On the agricultural farms, it was oxen, horses, mules, and donkeys, as well as the occasional cow, ewe, or large dog, which pulled and powered the plows, harrows, seed-drills, threshers, binders, presses, reapers, mowers, and harvesters. In the mines, they towed the gold, silver, iron-ore, lead, and coal. On the cotton plantations and in the spinning factories, they turned the mechanical mills that cleaned, pressed, carded, and spun the cotton. On the sugar plantations, they crushed and transported the cane. On the docks, roads, and canals, they moved the carts, wagons, and barges of mail, commodities, and people. In the cities, they powered the carriages, trams, buses, and ferries. On the battlefields, they deployed the artillery and supplies, they provided the reconnaissance, and they charged the lines. This was the labor of production: producing the power necessary to propel the instruments of capitalism. Indeed, the modern agricultural, industrial, commercial, and urban transformations were not just human enterprises.

The history of capitalist accumulation is so much more than a history of humanity. Who built America, the textbook asks? Animals did.[3]

As political agents, animals did not just labor and suffer mindlessly and helplessly, rather they frequently refused work and exploitation, at least past a given limit, and subsequent labor had to be negotiated in some way and to varying degrees. Increased production only meant increased resistance, especially notoriously stubborn and rebellion-prone animals such as donkeys. Hribal adds to an already rich account of animal resistance to human oppression, describing a wide range of animal resistance tactics from intentional sabotage and property destruction to revenge killing and popular violence.[4]

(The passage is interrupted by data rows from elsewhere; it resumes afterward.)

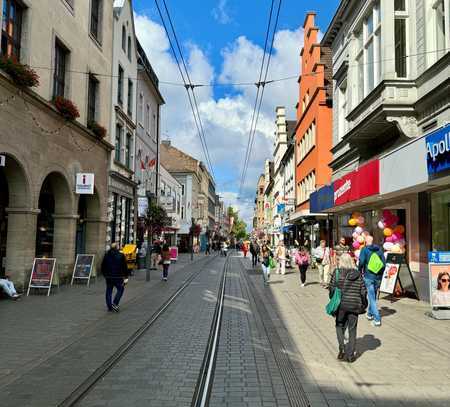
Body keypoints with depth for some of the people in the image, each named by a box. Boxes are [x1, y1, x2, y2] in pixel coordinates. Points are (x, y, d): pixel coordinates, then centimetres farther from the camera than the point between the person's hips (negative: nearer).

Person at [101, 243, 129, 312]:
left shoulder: (106, 255, 5)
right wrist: (126, 277, -2)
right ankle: (115, 304, -3)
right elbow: (124, 267, -6)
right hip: (118, 277, -4)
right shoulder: (121, 256, -7)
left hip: (108, 277, 4)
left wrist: (105, 275, 23)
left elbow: (103, 267, 11)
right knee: (120, 289, 10)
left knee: (109, 291, 11)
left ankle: (109, 306, 15)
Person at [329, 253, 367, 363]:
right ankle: (350, 355, 14)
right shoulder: (358, 274, 3)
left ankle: (342, 349, 3)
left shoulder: (337, 272, -4)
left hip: (341, 305, -2)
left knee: (340, 326, 18)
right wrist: (363, 305, 15)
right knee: (352, 330, 11)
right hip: (355, 305, 2)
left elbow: (332, 288, -6)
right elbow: (363, 291, 3)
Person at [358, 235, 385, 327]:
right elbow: (384, 263, 6)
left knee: (372, 297, -3)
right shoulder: (379, 249, 6)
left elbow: (361, 262, -14)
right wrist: (380, 274, 17)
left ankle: (377, 319, -8)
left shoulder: (364, 250, -6)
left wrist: (360, 272, 3)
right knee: (373, 296, 20)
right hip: (378, 277, 5)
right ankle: (370, 314, 35)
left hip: (368, 277, -5)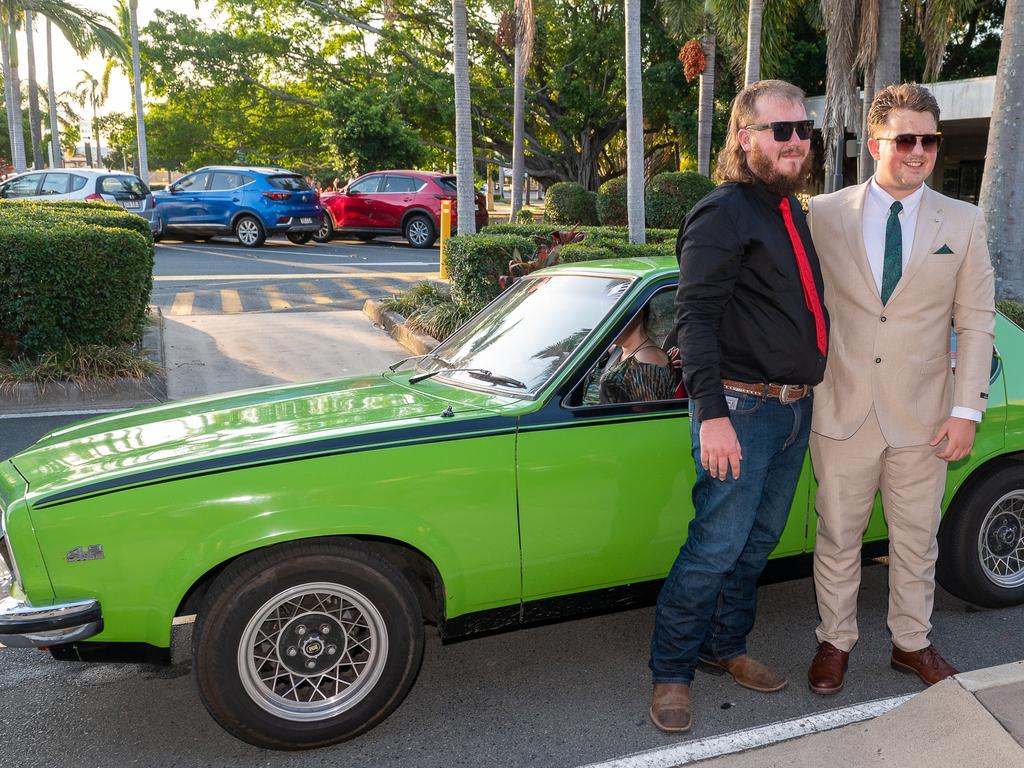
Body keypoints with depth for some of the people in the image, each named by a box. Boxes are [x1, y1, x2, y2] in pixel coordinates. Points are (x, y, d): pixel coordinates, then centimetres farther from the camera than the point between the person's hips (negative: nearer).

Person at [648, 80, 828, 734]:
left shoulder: (793, 210, 15)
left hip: (795, 409, 8)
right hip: (741, 409, -8)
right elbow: (696, 318, -19)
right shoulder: (723, 214, -12)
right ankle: (670, 673, 10)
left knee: (759, 542, 16)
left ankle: (726, 647, 33)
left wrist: (806, 393, 18)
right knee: (717, 547, -5)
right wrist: (712, 413, -26)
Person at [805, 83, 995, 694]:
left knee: (917, 540, 15)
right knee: (838, 538, 11)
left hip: (922, 417, 1)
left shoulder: (964, 223, 2)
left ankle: (913, 642, 35)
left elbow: (976, 322, 2)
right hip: (843, 413, -1)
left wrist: (966, 408, -5)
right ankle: (836, 642, 30)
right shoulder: (825, 214, -1)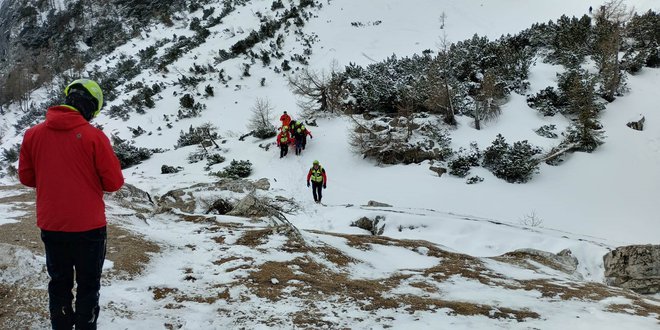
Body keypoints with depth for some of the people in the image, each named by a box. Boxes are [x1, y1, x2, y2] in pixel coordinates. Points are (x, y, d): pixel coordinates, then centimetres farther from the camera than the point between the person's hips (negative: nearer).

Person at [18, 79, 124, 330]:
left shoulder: (33, 134, -4)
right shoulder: (94, 136, -16)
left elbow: (26, 177, 6)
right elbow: (114, 182, -11)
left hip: (50, 226, 4)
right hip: (88, 226, -4)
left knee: (59, 283, 19)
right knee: (88, 285, 12)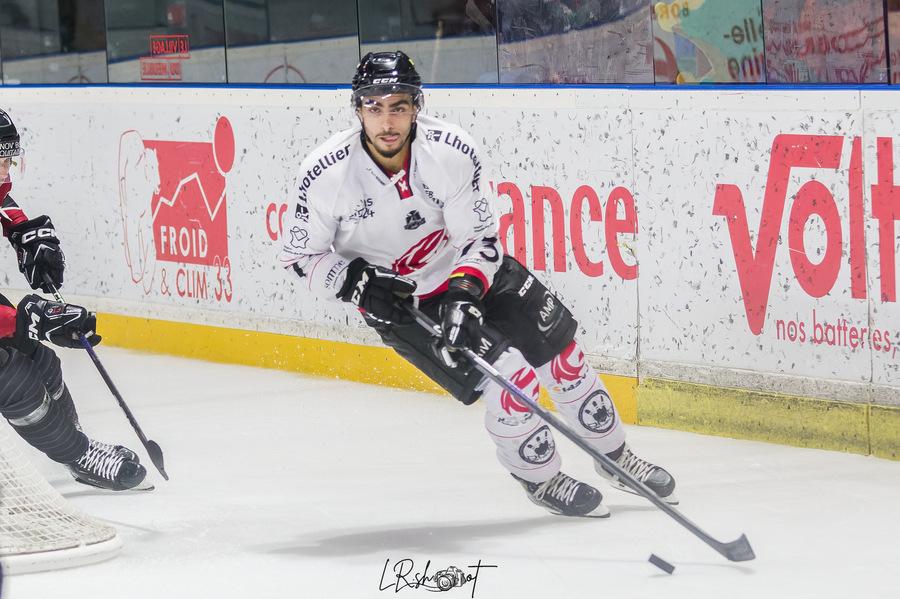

Faking ignorance, rejection of commands, the slowdown, foot-dragging, no work without adequate food, refusal to work in the heat of the day, taking breaks without permission, rejection of overtime, vocal complaints, open pilfering, secret pilfering, rebuffing new tasks, false compliance, breaking equipment, escape, and direct confrontation, these are all actions of what the anthropologist James C. Scott has termed “weapons of the weak”…Hence, while rarely organized in their conception or performance, these actions were nevertheless quite active in their confrontation and occasionally successful in their desired effects. For our purposes, these everyday forms of resistance have not been historically limited to humankind — as each of the above listed methods have been used by other animals.